[What you will do] Recast every line of the records below as a Markdown table with two columns, No. and Line, giving each line its own numbered row. Skip blank lines and leave the pictures out.
▽
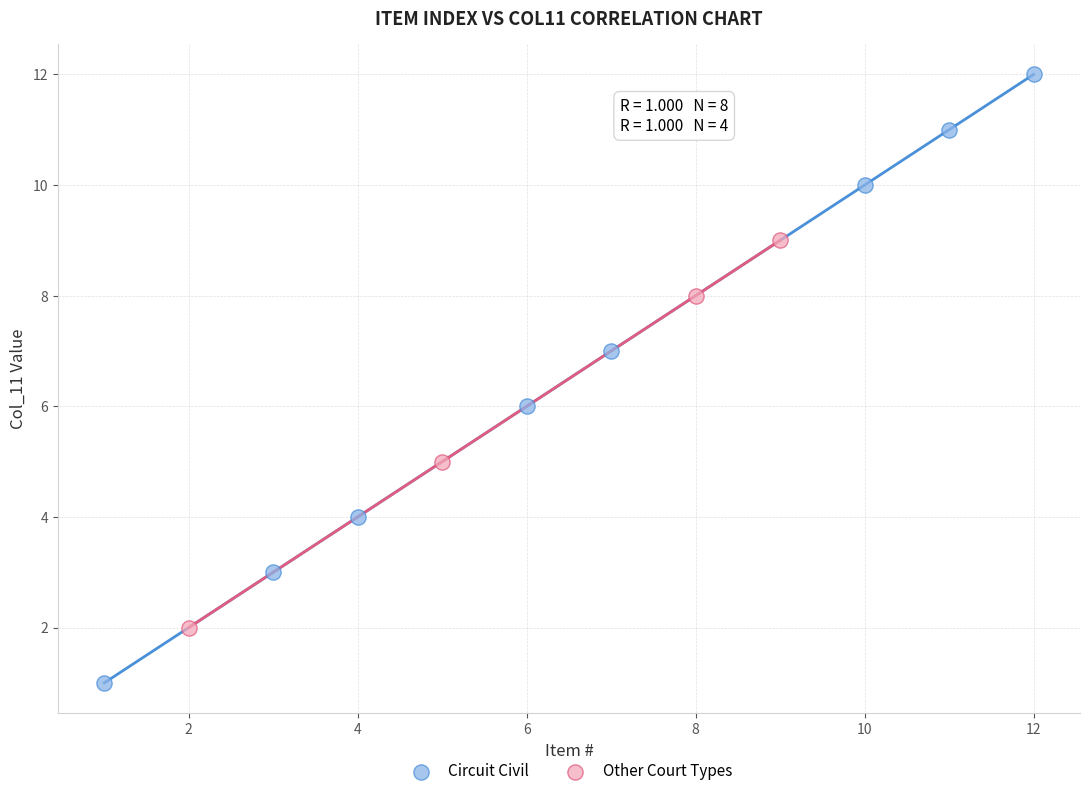

Which series contains the highest Y value?

Circuit Civil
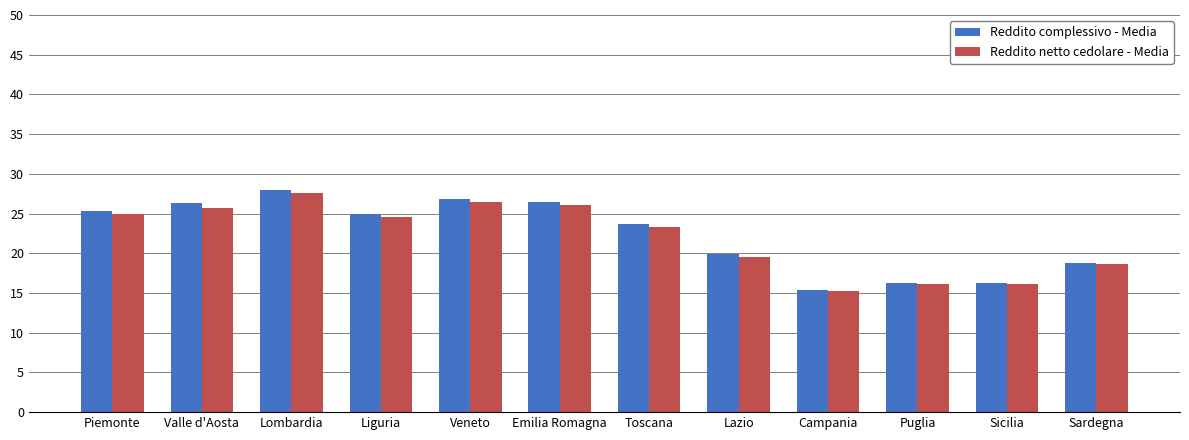

Where does the Reddito netto cedolare - Media series first go above 24?

Piemonte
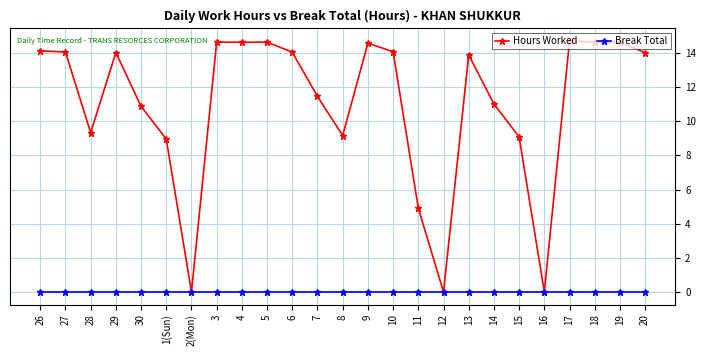

Which series has the largest total across all categories?

Hours Worked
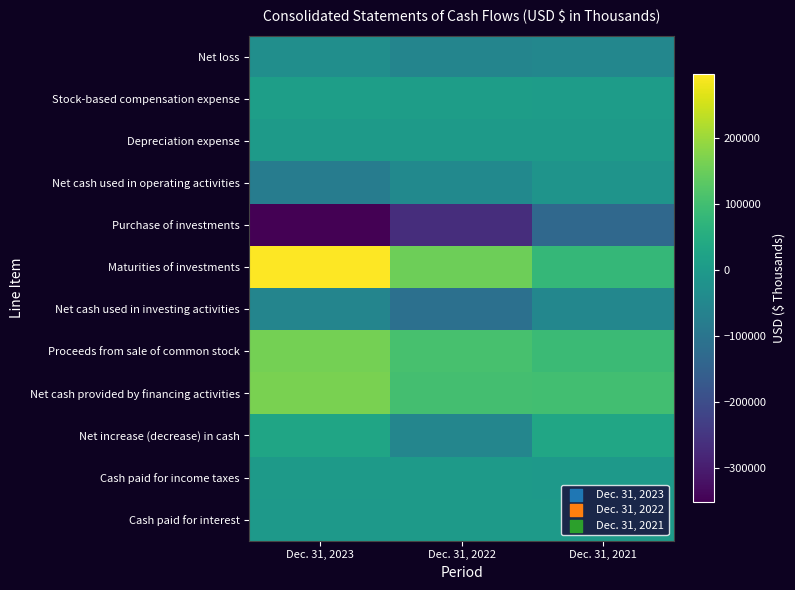

How many series are shown in this chart?

12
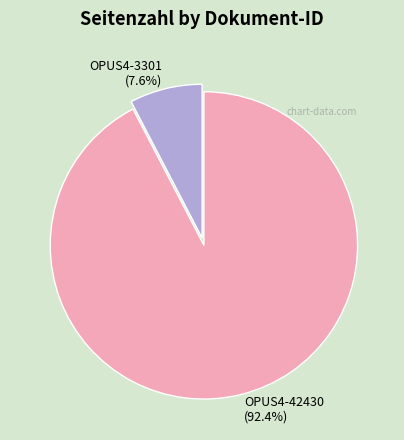

How many segments does this pie chart have?

2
△
[Answer box]
| No. | Line |
|---|---|
| 1 | Which series contains the highest Y value? |
| 2 | Circuit Civil |
| 3 | Where does the Reddito netto cedolare - Media series first go above 24? |
| 4 | Piemonte |
| 5 | Which series has the largest total across all categories? |
| 6 | Hours Worked |
| 7 | How many series are shown in this chart? |
| 8 | 12 |
| 9 | How many segments does this pie chart have? |
| 10 | 2 |